**** AVAILABLE DATA
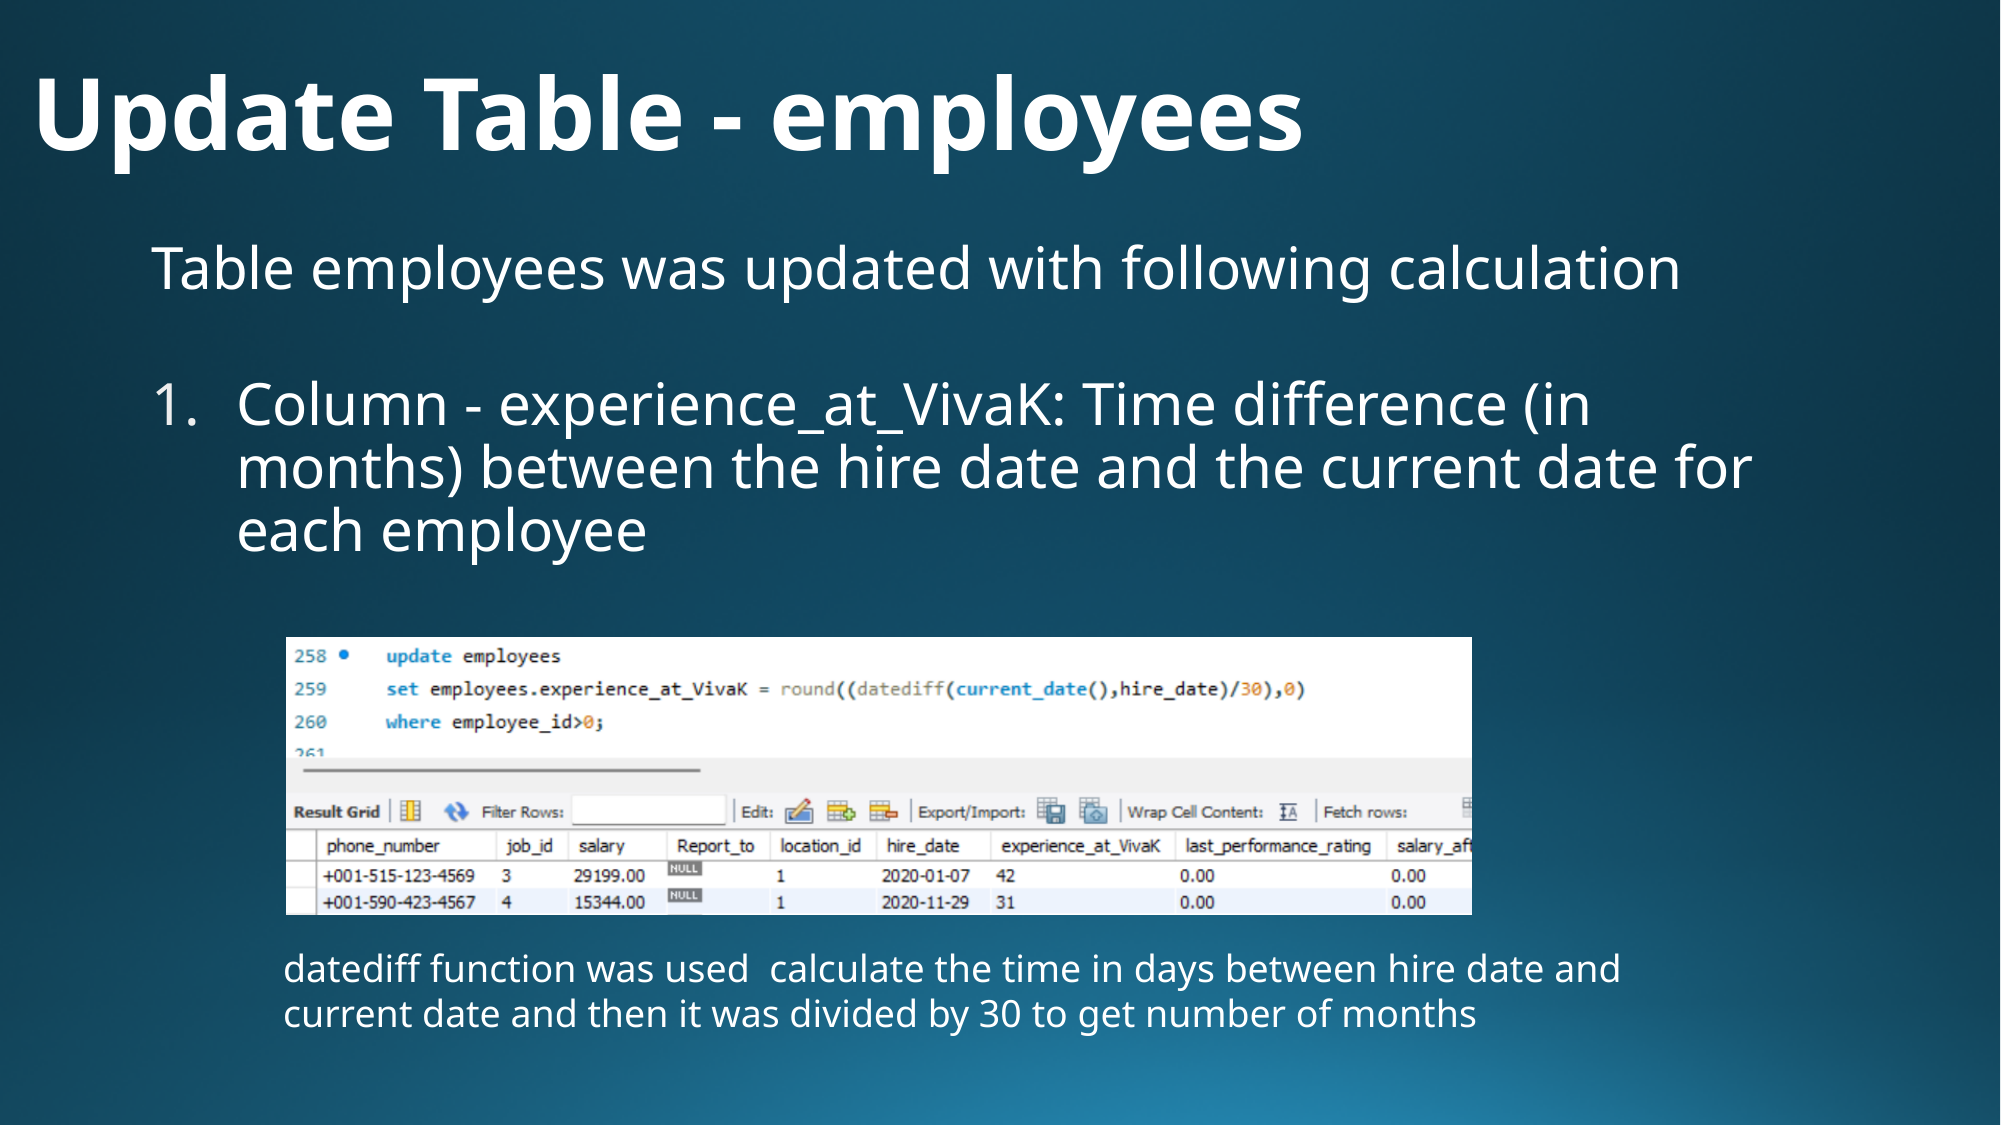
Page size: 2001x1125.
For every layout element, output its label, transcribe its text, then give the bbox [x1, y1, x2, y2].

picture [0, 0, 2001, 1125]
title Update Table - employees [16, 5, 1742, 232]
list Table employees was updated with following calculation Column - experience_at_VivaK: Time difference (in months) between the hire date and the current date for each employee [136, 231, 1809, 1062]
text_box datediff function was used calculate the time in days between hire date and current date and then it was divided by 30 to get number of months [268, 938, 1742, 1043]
********
**** AVAILABLE DATA
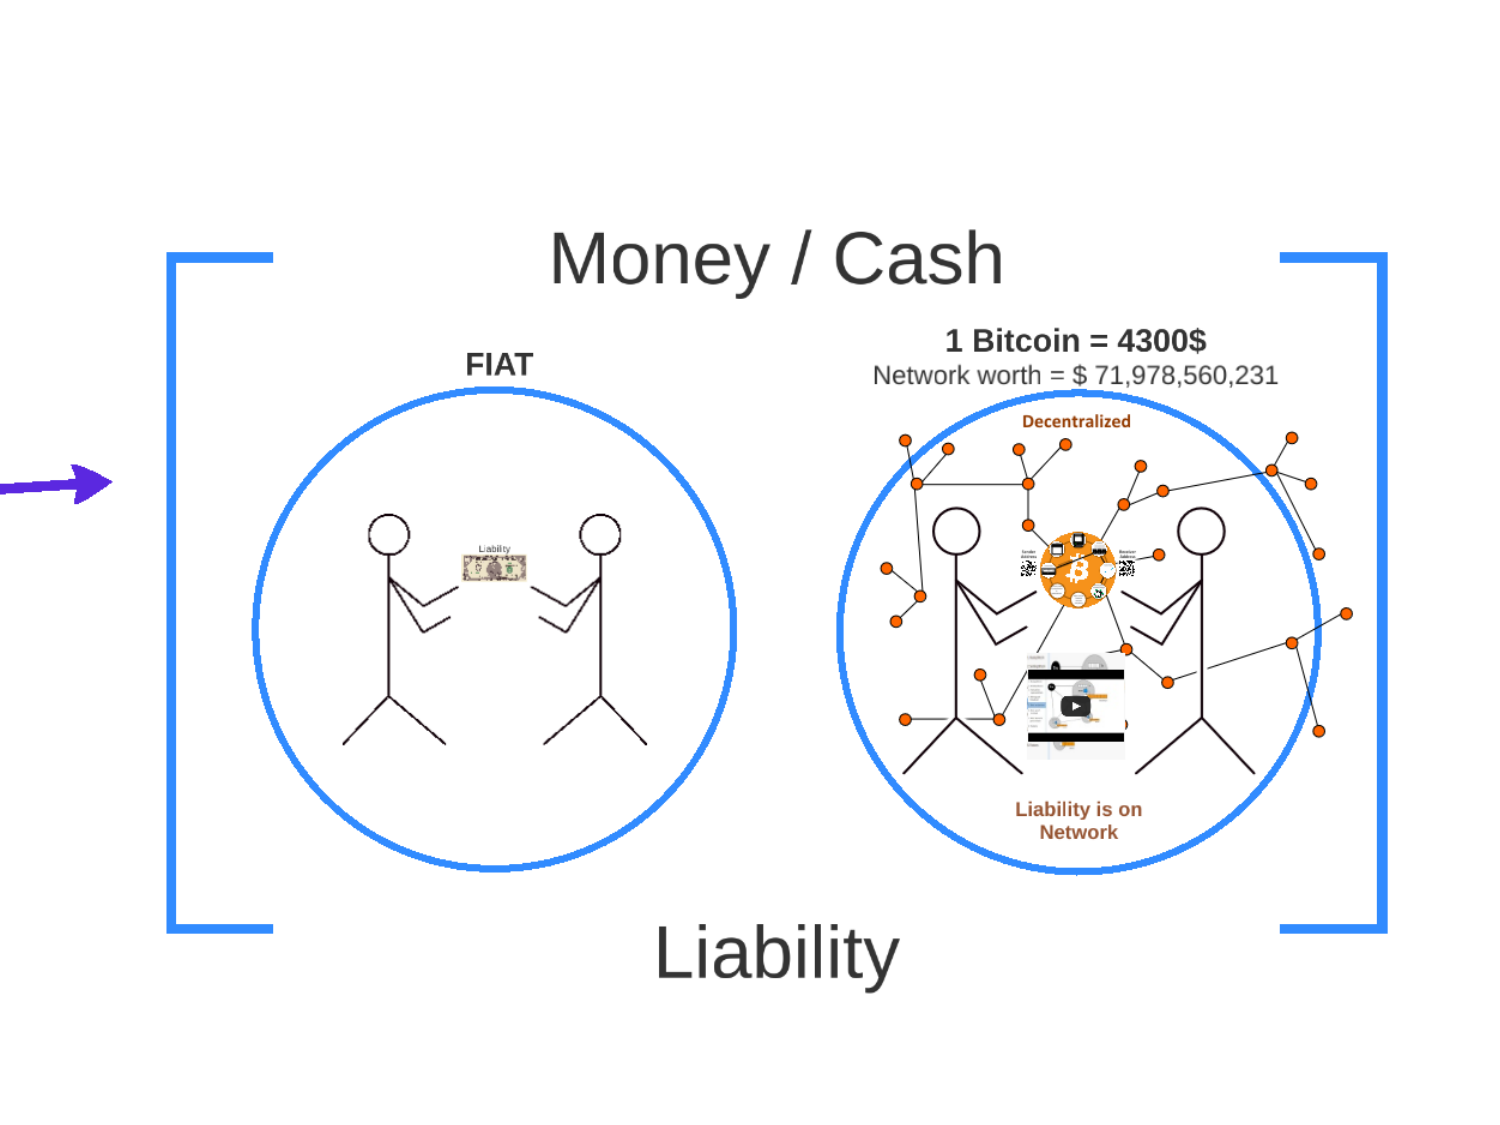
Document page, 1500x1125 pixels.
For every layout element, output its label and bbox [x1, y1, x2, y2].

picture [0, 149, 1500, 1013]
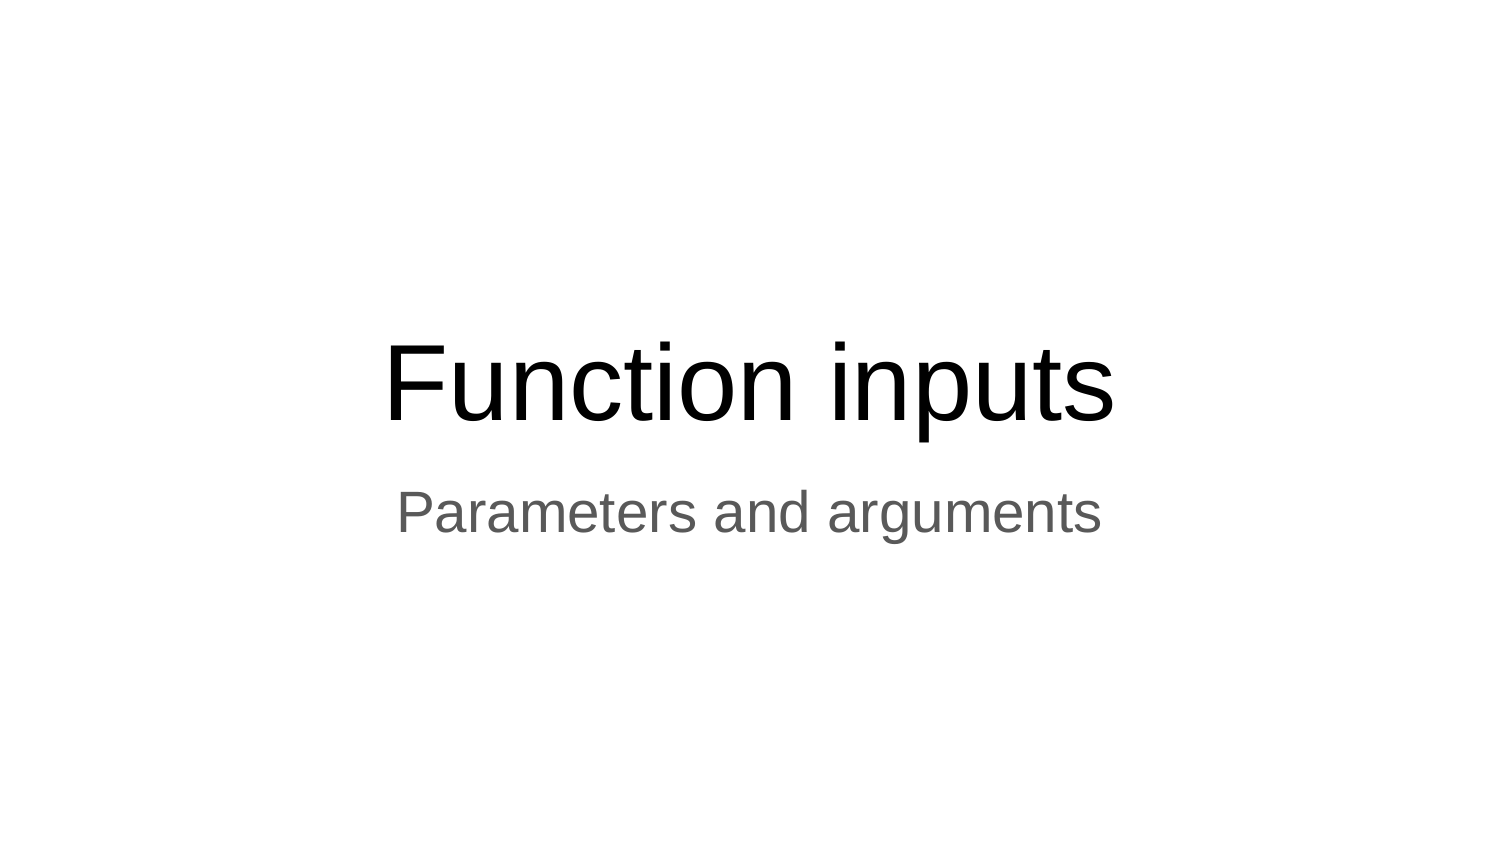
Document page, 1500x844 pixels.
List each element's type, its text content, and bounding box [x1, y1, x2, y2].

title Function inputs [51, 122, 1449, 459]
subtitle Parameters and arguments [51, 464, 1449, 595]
********
**** AVAILABLE DATA
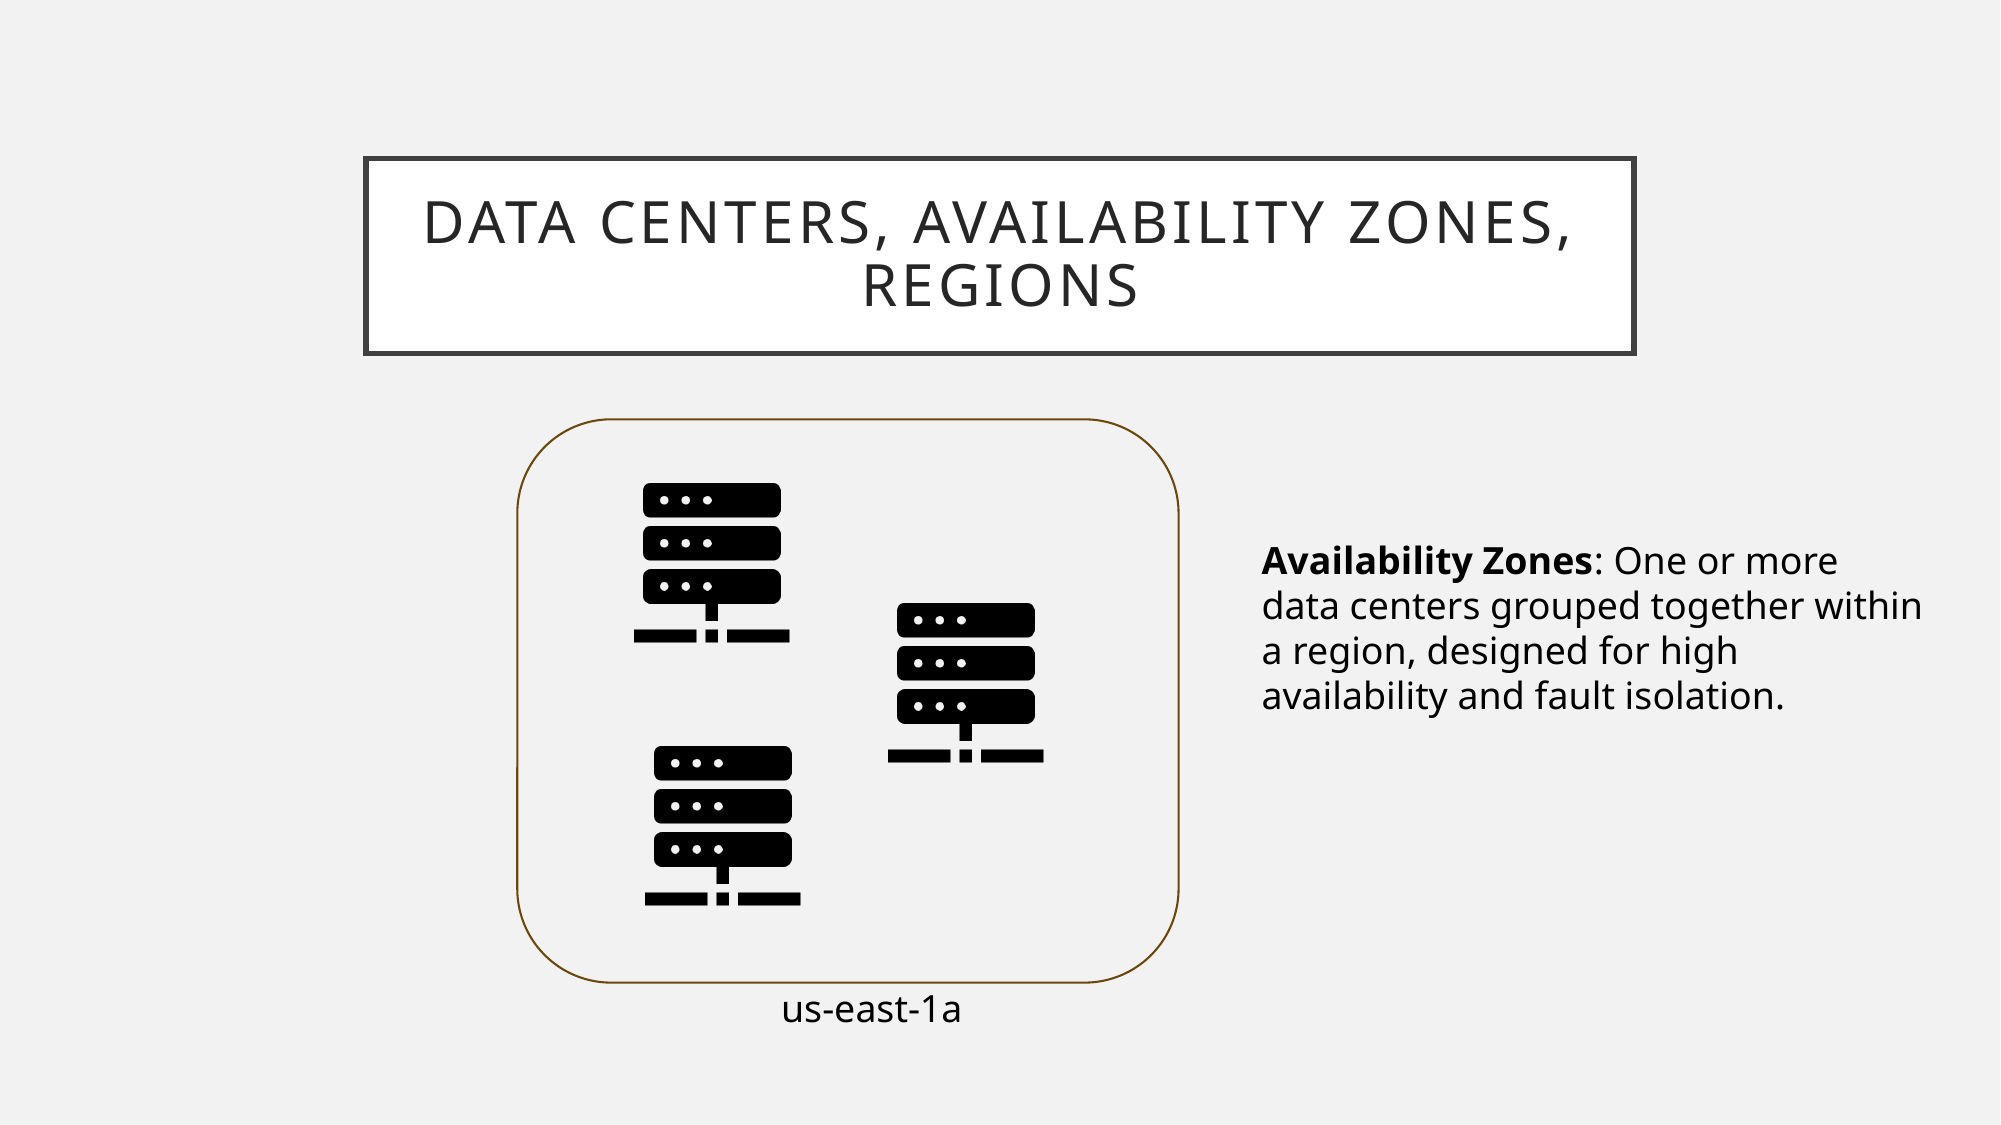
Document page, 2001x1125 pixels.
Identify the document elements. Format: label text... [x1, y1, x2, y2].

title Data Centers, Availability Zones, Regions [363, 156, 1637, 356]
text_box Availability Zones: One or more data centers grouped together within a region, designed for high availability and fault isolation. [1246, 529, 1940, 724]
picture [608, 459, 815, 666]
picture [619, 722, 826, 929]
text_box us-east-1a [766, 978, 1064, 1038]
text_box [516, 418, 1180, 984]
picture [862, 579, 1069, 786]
********
EXERCISE DESCRIPTION =
Working through the records, find each line containing the word "pixels" and copy it.

ANSWER BELOW =
Document page, 1500x1125 pixels.
Document page, 1500x844 pixels.
Document page, 2001x1125 pixels.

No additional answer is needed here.